Zanurzenie Jeanne w basenie

Następnego dnia, 8 września 1897, przed południem zanurzono Jeanne w basenie po raz drugi, a po południu – po raz trzeci. W dalszym ciągu bez efektu. Większość pielgrzymów obserwujących tę scenę nie wierzyła już w cud uzdrowienia dziewczyny. Jeanne była jednak przekonana, że zostanie uzdrowiona w dniu swoich urodzin. Późnym popołudniem, ok. 16.30, odbywała się codzienna Procesja Eucharystyczna, w czasie której abp Renon z Tours niósł Monstrancję błogosławił chorych. Przed kościołem Królowej Różańca Sw. leżała ciężko chora Jeanne Tulasne na materacu w wiklinowym koszu. Długo stał arcybiskup z Najświętszym Sakramentem przed chorą ze swojej diecezji.
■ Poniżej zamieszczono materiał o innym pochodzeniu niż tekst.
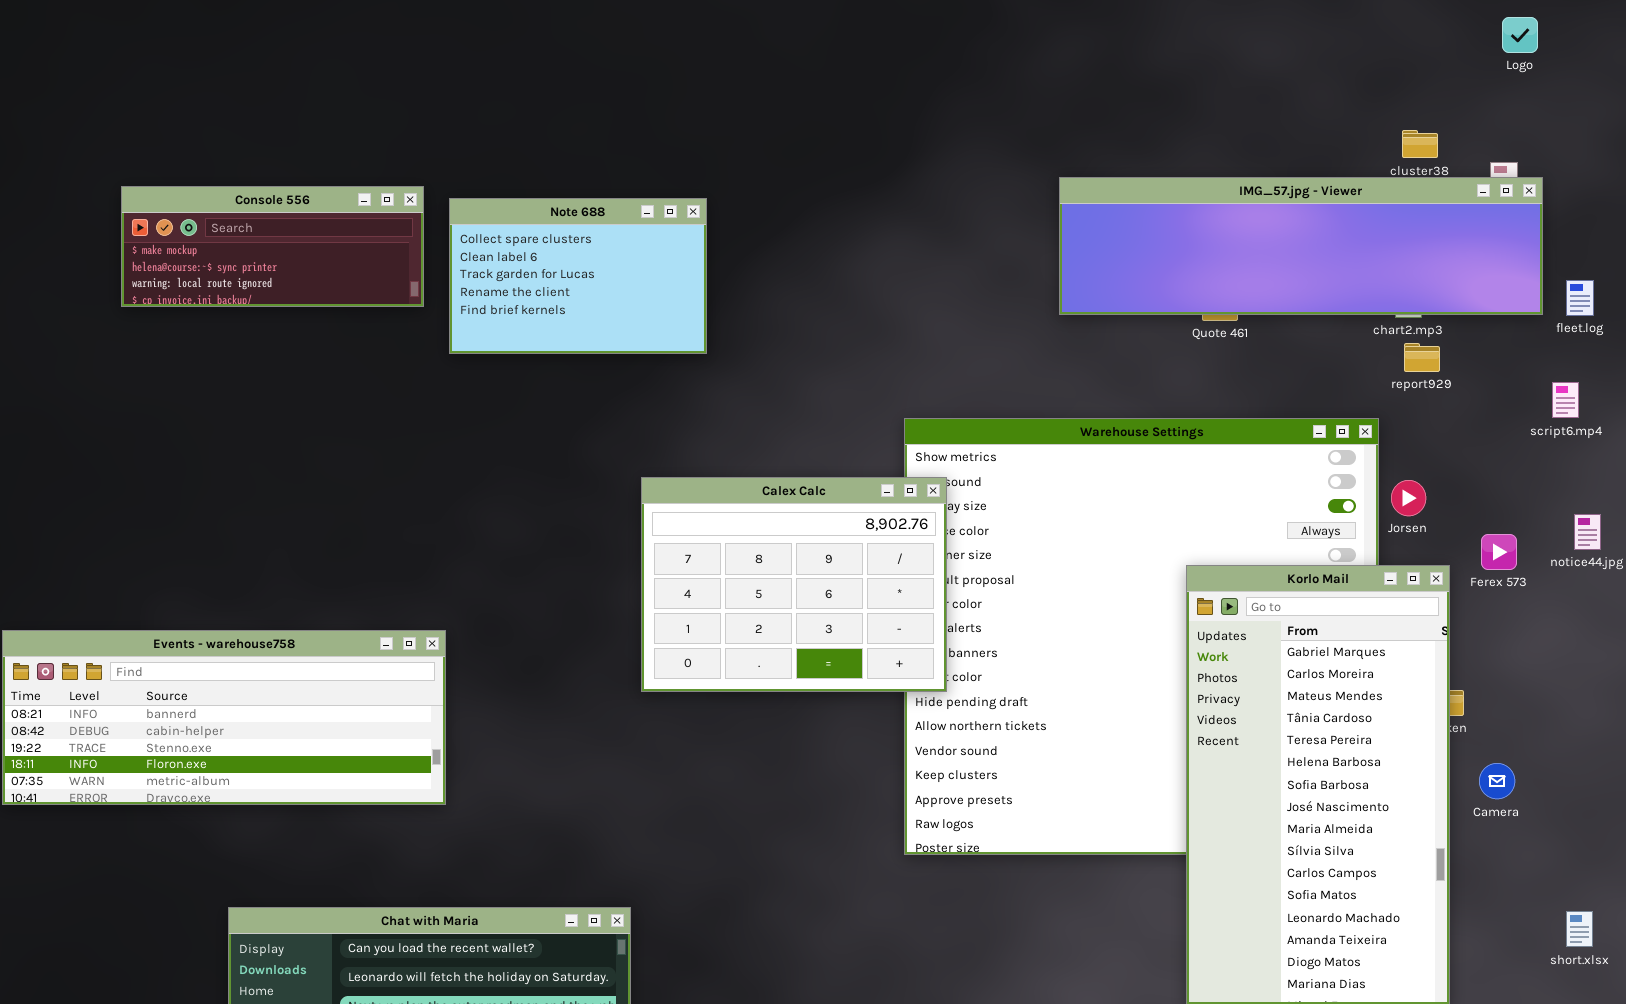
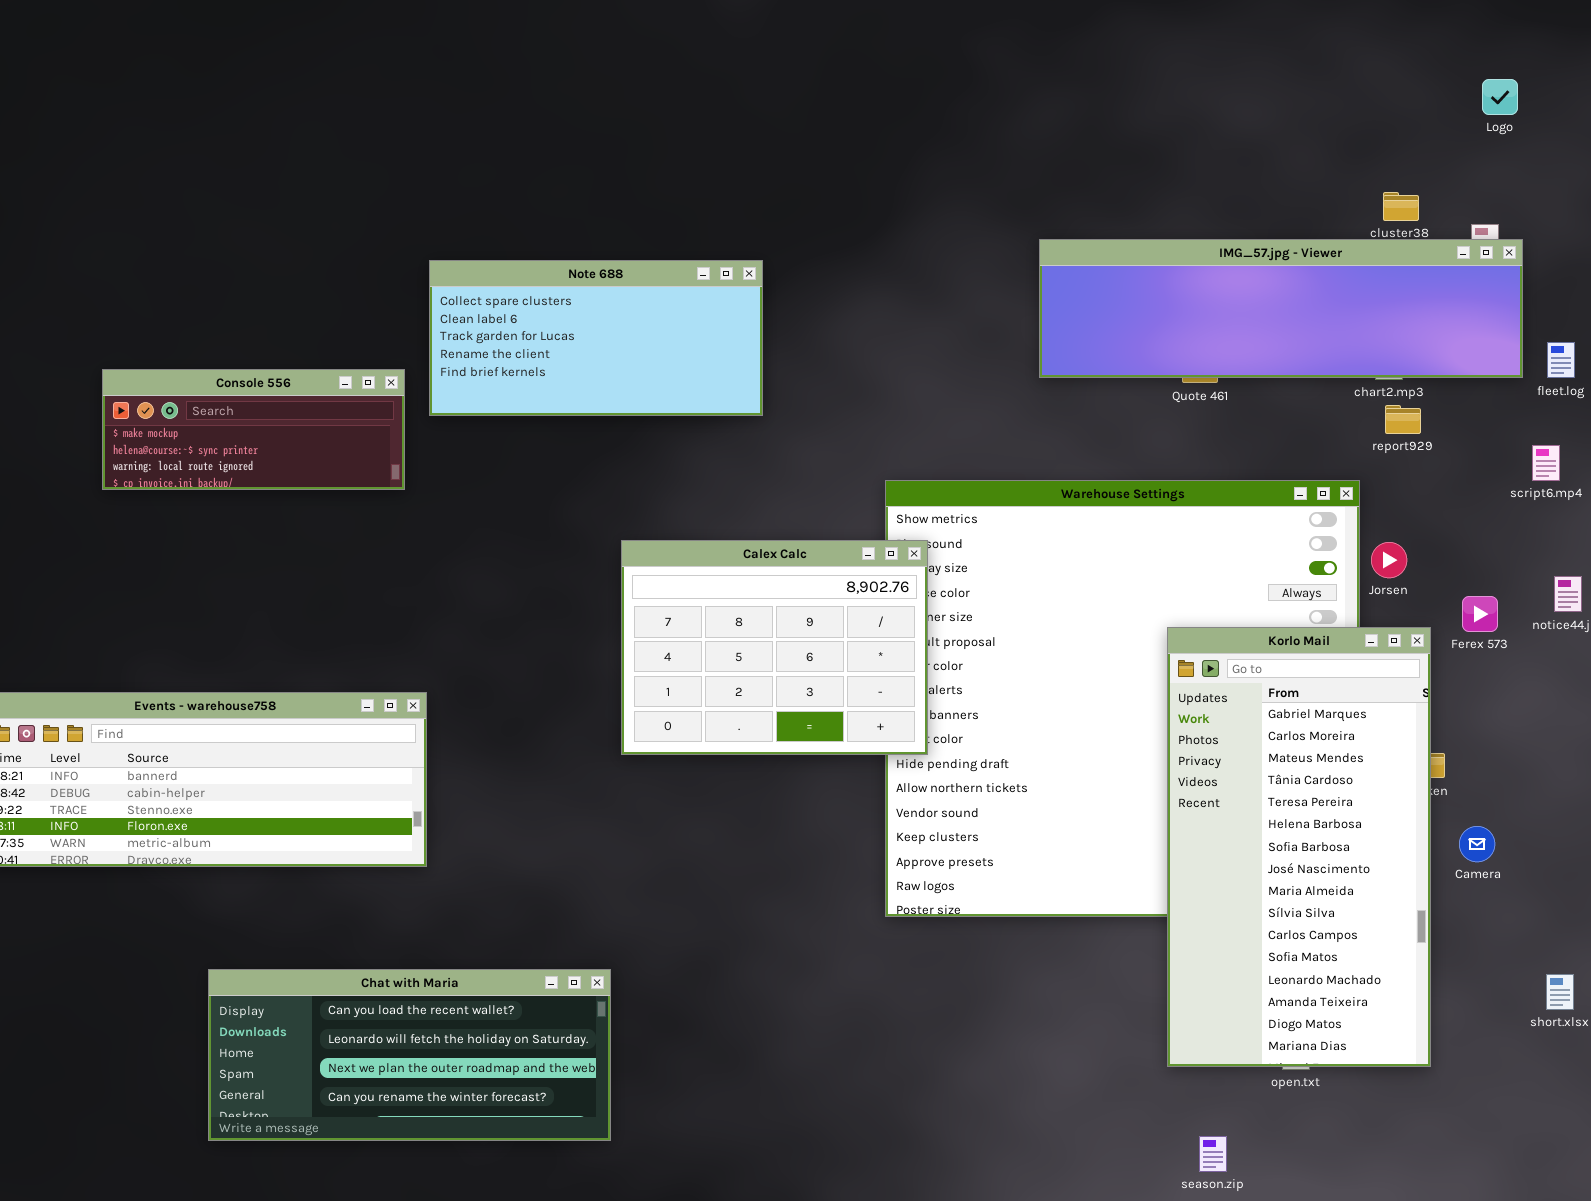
Console 556: [121,186,424,307] -> [102,369,405,490], moved
Note 688: [449,198,707,354] -> [429,260,763,416], resized

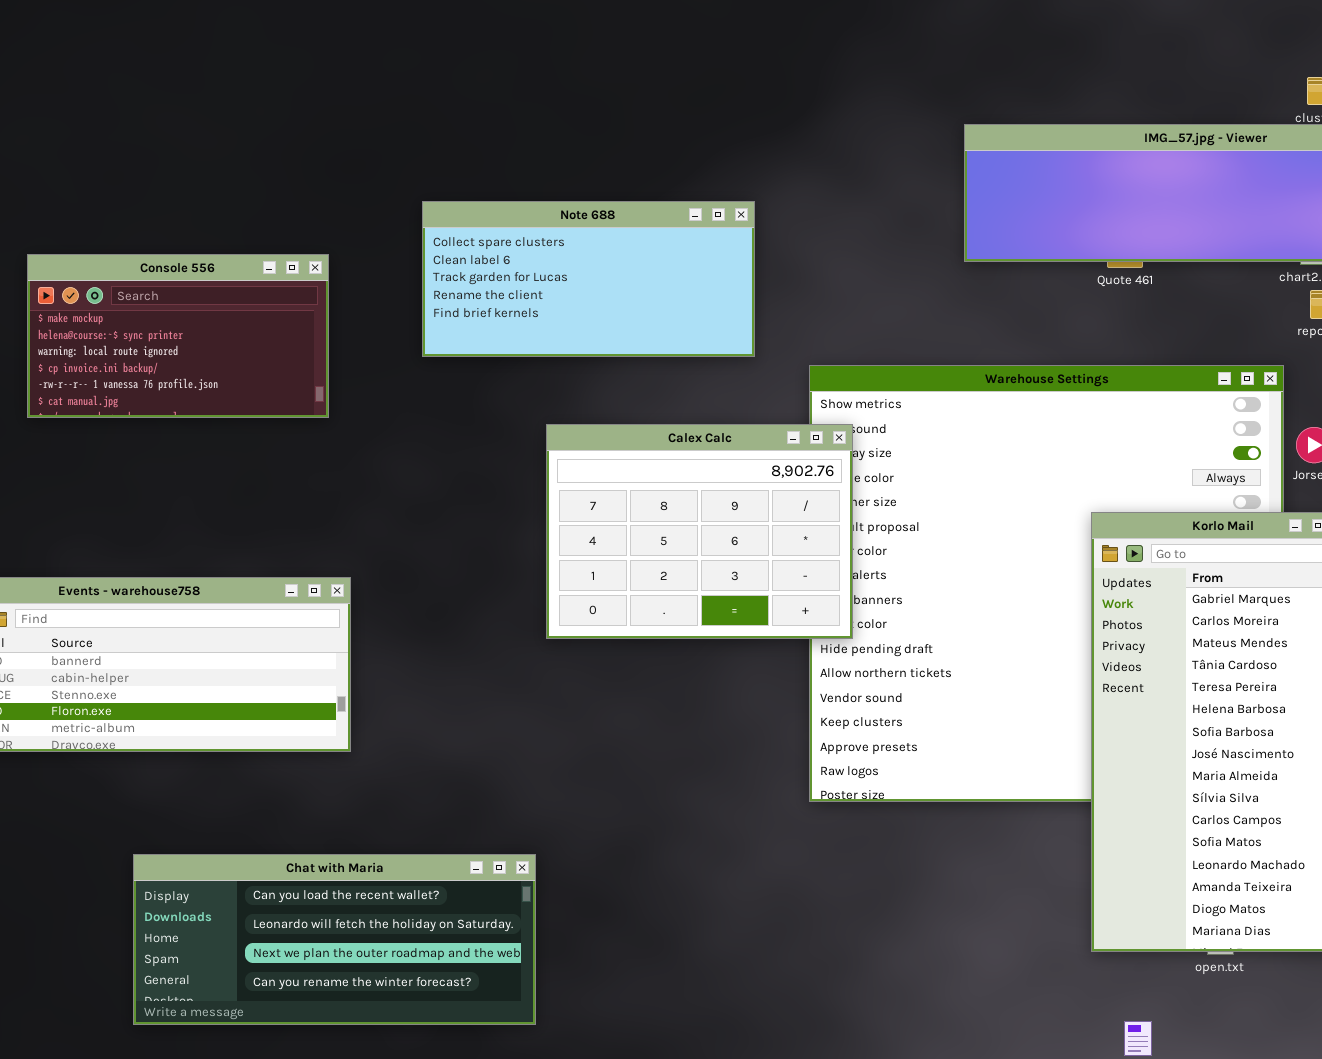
Note 688: [429,260,763,416] -> [422,201,755,357], moved
Console 556: [102,369,405,490] -> [27,254,329,418], resized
Powoli i w ogromnym skupieniu uczynił nad nią znak krzyża Monstrancją. Doprawdy, udziałem tylko niewielu jest tak bezpośrednie przeżycie cudu, jakie dane było abpowi Renonowi: dziewczyna usiadła nagle o własnych siłach, a potem wstała. Została natychmiast i całkowicie uzdrowiona. 9 września 1897 w Biurze Medycznym w Lourdes pod przewodnictwem dra Boissarie zbadano Jeanne i uznano jej nagle i całkowite wyzdrowienie za niewytłumaczalne z punktu widzenia medycznego. W rok później proboszcz Verger z parafii Sw. Juliana w Tours napisał obszerny list do swojego przyjaciela, dra Boissarie. W liście tym przekazał mu ważne i bardzo osobiste szczegóły przebiegu uzdrowienia Jeanne, którego 8 września był naocznym świadkiem.